*** Provided entries ***

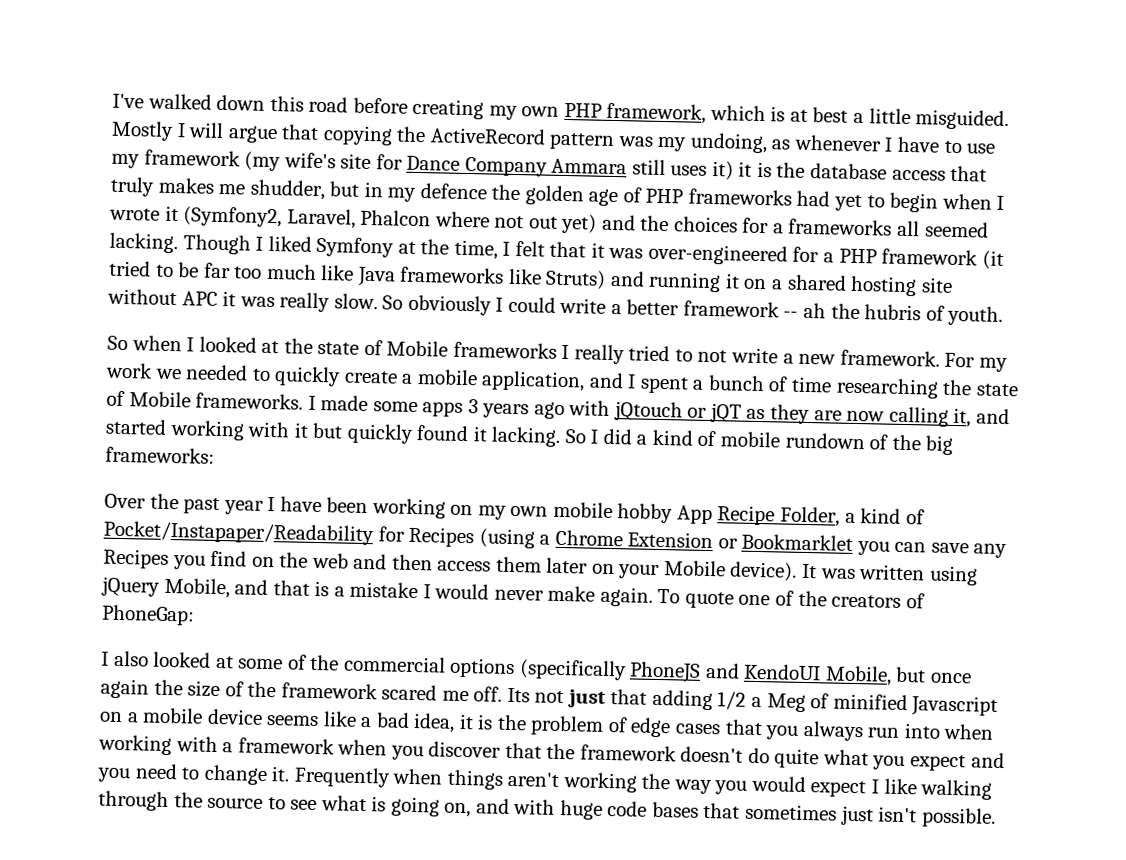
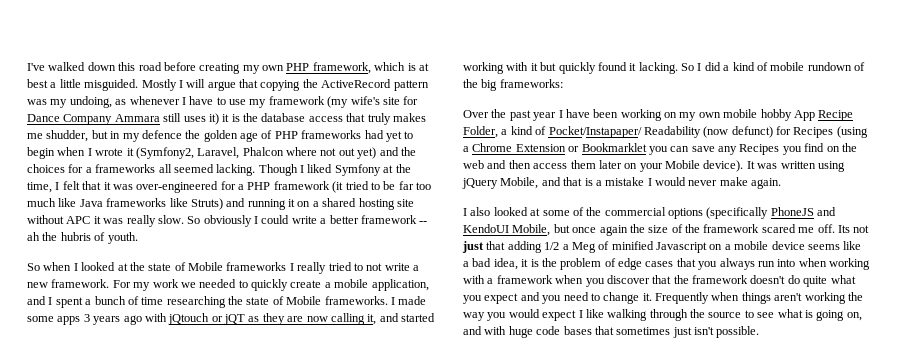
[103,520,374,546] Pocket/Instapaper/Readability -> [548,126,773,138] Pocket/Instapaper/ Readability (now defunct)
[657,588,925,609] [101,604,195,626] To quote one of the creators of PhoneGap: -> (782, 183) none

*** End of Provided entries ***
*** Provided entries ***

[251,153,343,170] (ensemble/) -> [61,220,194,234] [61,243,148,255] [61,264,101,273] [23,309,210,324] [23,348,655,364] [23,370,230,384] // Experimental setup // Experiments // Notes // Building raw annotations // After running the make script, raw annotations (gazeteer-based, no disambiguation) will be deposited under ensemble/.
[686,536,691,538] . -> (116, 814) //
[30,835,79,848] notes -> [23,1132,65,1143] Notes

*** End of Provided entries ***

**Your assignment:** Set down again, word for word, the stretch of records from the line with "[103,520,374,546] Pocket/Instapaper/Readability ->" to the line with "[657,588,925,609] [101,604,195,626] To", both of those lines included.

**Task response:**
[103,520,374,546] Pocket/Instapaper/Readability -> [548,126,773,138] Pocket/Instapaper/ Readability (now defunct)
[657,588,925,609] [101,604,195,626] To quote one of the creators of PhoneGap: -> (782, 183) none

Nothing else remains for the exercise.